> _ASSIGNMENT_: The answer should be every line below, repeated exactly, with the images left out.

> _DATA PROVIDED_:
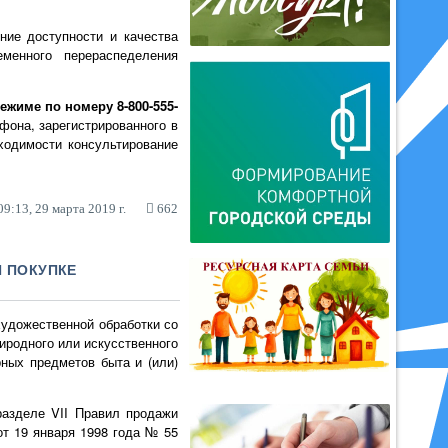
ние доступности и качества
еменного перераспеделения
ежиме по номеру 8-800-555-
фона, зарегистрированного в
ходимости консультирование
9:13, 29 марта 2019 г.
662
 ПОКУПКЕ
художественной обработки со
иродного или искусственного
ных предметов быта и (или)
разделе VII Правил продажи
т 19 января 1998 года № 55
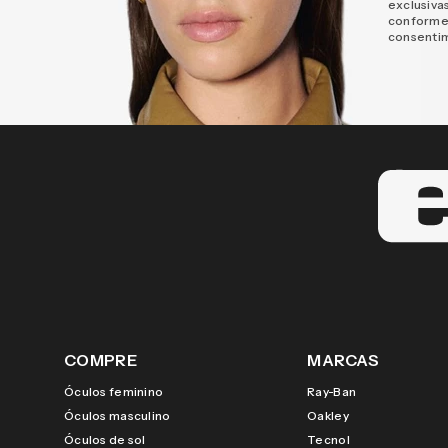
exclusiva
conforme
consenti
COMPRE
MARCAS
Óculos feminino
Ray-Ban
Óculos masculino
Oakley
Óculos de sol
Tecnol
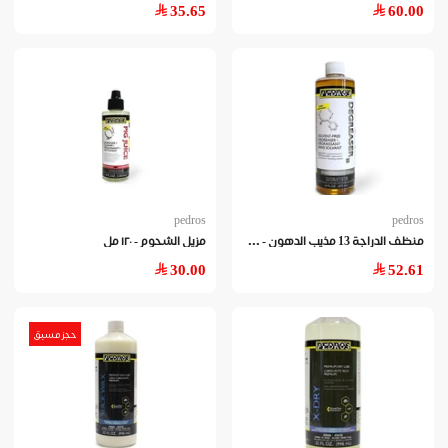
35.65
60.00
pedros
pedros
منظ
ف الدراجة 13 مذيب الدهون - ٤٧٣مل
مزيل الشحوم - ١٢٠ مل
30.00
52.61
حجز مسبق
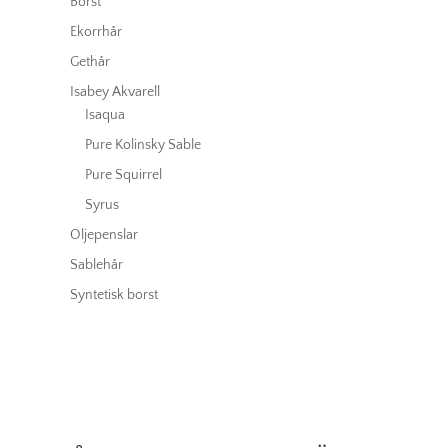
Borst
Ekorrhår
Gethår
Isabey Akvarell
Isaqua
Pure Kolinsky Sable
Pure Squirrel
Syrus
Oljepenslar
Sablehår
Syntetisk borst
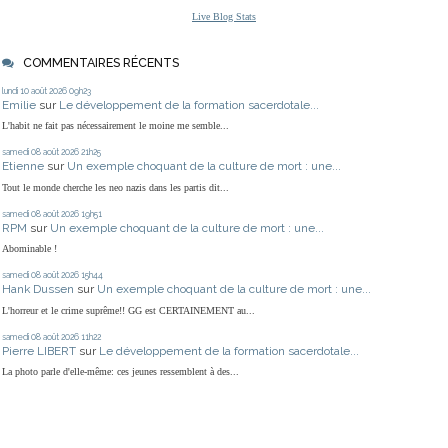
Live Blog Stats
COMMENTAIRES RÉCENTS
lundi 10
août 2026
09h23
Emilie
sur
Le développement de la formation sacerdotale...
L'habit ne fait pas nécessairement le moine me semble...
samedi 08
août 2026
21h25
Etienne
sur
Un exemple choquant de la culture de mort : une...
Tout le monde cherche les neo nazis dans les partis dit...
samedi 08
août 2026
19h51
RPM
sur
Un exemple choquant de la culture de mort : une...
Abominable !
samedi 08
août 2026
15h44
Hank Dussen
sur
Un exemple choquant de la culture de mort : une...
L'horreur et le crime suprême!! GG est CERTAINEMENT au...
samedi 08
août 2026
11h22
Pierre LIBERT
sur
Le développement de la formation sacerdotale...
La photo parle d'elle-même: ces jeunes ressemblent à des...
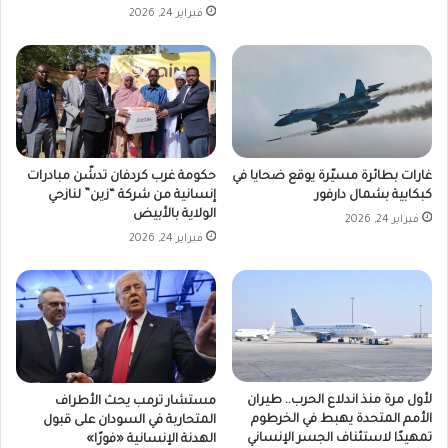
فبراير 24, 2026
غارات بطائرة مسيّرة يوقع ضحايا في
حكومة غرب كردفان تدشّن مبادرات
كبكابية بشمال دارفور
إنسانية من شركة “زين” لنازحي
الولاية بالأبيض
فبراير 24, 2026
فبراير 24, 2026
لأول مرة منذ اندلاع الحرب.. طيران
مستشار ترمب يحث الأطراف
الأمم المتحدة يهبط في الخرطوم
المتحاربة في السودان على قبول
تمهيدًا لاستئناف الجسر الإنساني
الهدنة الإنسانية «فورًا»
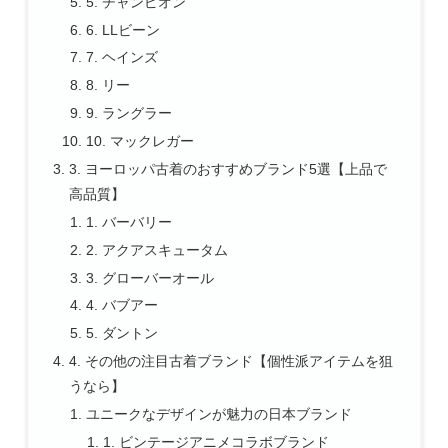
5. チャンピオン
6. LLビーン
7. ヘインズ
8. リー
9. ラングラー
10. マックレガー
3. ヨーロッパ古着のおすすめブランド5選【上品で
高品質】
1. バーバリー
2. アクアスキュータム
3. グローバーオール
4. バブアー
5. ダントン
4. その他の注目古着ブランド【個性派アイテムを狙
うなら】
ユニークなデザインが魅力の日本ブランド
1. ビンテージアニメコラボブランド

> _OUTPUT FOR THIS EXERCISE_:
ние доступности и качества
еменного перераспеделения
ежиме по номеру 8-800-555-
фона, зарегистрированного в
ходимости консультирование
9:13, 29 марта 2019 г.
662
 ПОКУПКЕ
художественной обработки со
иродного или искусственного
ных предметов быта и (или)
разделе VII Правил продажи
т 19 января 1998 года № 55
exclusiva
conforme
consenti
COMPRE
MARCAS
Óculos feminino
Ray-Ban
Óculos masculino
Oakley
Óculos de sol
Tecnol
35.65
60.00
pedros
pedros
منظ
ف الدراجة 13 مذيب الدهون - ٤٧٣مل
مزيل الشحوم - ١٢٠ مل
30.00
52.61
حجز مسبق
Borst
Ekorrhår
Gethår
Isabey Akvarell
Isaqua
Pure Kolinsky Sable
Pure Squirrel
Syrus
Oljepenslar
Sablehår
Syntetisk borst
Live Blog Stats
COMMENTAIRES RÉCENTS
lundi 10
août 2026
09h23
Emilie
sur
Le développement de la formation sacerdotale...
L'habit ne fait pas nécessairement le moine me semble...
samedi 08
août 2026
21h25
Etienne
sur
Un exemple choquant de la culture de mort : une...
Tout le monde cherche les neo nazis dans les partis dit...
samedi 08
août 2026
19h51
RPM
sur
Un exemple choquant de la culture de mort : une...
Abominable !
samedi 08
août 2026
15h44
Hank Dussen
sur
Un exemple choquant de la culture de mort : une...
L'horreur et le crime suprême!! GG est CERTAINEMENT au...
samedi 08
août 2026
11h22
Pierre LIBERT
sur
Le développement de la formation sacerdotale...
La photo parle d'elle-même: ces jeunes ressemblent à des...
فبراير 24, 2026
غارات بطائرة مسيّرة يوقع ضحايا في
حكومة غرب كردفان تدشّن مبادرات
كبكابية بشمال دارفور
إنسانية من شركة “زين” لنازحي
الولاية بالأبيض
فبراير 24, 2026
فبراير 24, 2026
لأول مرة منذ اندلاع الحرب.. طيران
مستشار ترمب يحث الأطراف
الأمم المتحدة يهبط في الخرطوم
المتحاربة في السودان على قبول
تمهيدًا لاستئناف الجسر الإنساني
الهدنة الإنسانية «فورًا»
5. チャンピオン
6. LLビーン
7. ヘインズ
8. リー
9. ラングラー
10. マックレガー
3. ヨーロッパ古着のおすすめブランド5選【上品で
高品質】
1. バーバリー
2. アクアスキュータム
3. グローバーオール
4. バブアー
5. ダントン
4. その他の注目古着ブランド【個性派アイテムを狙
うなら】
ユニークなデザインが魅力の日本ブランド
1. ビンテージアニメコラボブランド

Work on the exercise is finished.